(Saved data entries)
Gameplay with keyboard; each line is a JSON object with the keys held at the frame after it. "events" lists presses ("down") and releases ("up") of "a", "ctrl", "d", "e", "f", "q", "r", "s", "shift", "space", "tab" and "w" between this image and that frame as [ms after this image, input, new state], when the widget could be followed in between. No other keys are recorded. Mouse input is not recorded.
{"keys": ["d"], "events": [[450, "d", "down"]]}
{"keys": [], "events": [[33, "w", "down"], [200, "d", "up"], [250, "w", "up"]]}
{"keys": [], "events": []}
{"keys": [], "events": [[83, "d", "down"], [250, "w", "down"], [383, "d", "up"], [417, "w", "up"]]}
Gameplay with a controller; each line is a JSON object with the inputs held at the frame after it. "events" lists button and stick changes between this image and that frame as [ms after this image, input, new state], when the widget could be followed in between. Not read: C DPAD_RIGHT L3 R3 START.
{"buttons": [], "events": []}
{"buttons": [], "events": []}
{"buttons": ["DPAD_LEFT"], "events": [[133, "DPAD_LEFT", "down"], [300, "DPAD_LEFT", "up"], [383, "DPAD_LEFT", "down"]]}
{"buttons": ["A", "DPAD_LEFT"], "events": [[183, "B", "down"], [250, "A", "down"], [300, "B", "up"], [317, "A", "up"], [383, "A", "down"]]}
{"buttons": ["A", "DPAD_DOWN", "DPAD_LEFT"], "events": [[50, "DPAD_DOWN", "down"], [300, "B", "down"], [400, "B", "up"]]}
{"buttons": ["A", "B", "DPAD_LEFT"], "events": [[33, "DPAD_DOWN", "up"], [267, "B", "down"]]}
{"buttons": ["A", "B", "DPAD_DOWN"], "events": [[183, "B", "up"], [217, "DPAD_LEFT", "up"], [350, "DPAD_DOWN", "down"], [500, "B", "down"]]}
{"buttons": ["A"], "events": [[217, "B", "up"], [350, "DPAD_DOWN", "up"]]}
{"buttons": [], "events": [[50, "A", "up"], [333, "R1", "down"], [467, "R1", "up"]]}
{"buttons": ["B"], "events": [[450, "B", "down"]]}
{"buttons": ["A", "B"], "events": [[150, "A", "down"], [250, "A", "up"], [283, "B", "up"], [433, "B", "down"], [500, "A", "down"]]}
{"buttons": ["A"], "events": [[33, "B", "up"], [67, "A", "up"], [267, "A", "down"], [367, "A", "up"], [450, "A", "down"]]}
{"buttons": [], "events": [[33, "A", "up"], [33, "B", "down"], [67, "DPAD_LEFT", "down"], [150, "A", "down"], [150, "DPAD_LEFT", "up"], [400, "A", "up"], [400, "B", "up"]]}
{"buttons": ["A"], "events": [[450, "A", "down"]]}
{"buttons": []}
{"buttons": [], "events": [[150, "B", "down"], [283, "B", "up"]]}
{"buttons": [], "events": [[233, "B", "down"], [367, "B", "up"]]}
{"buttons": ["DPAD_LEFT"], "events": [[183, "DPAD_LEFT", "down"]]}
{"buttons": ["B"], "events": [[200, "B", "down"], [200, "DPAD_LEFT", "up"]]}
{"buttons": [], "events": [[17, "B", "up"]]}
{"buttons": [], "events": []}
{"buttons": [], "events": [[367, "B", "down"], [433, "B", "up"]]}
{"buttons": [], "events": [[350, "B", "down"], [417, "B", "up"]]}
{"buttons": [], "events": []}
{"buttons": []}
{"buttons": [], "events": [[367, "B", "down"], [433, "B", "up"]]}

# Your instructions:
Search the entries for the string "held" and collect each line that has it.

# Response below:
Gameplay with keyboard; each line is a JSON object with the keys held at the frame after it. "events" lists presses ("down") and releases ("up") of "a", "ctrl", "d", "e", "f", "q", "r", "s", "shift", "space", "tab" and "w" between this image and that frame as [ms after this image, input, new state], when the widget could be followed in between. No other keys are recorded. Mouse input is not recorded.
Gameplay with a controller; each line is a JSON object with the inputs held at the frame after it. "events" lists button and stick changes between this image and that frame as [ms after this image, input, new state], when the widget could be followed in between. Not read: C DPAD_RIGHT L3 R3 START.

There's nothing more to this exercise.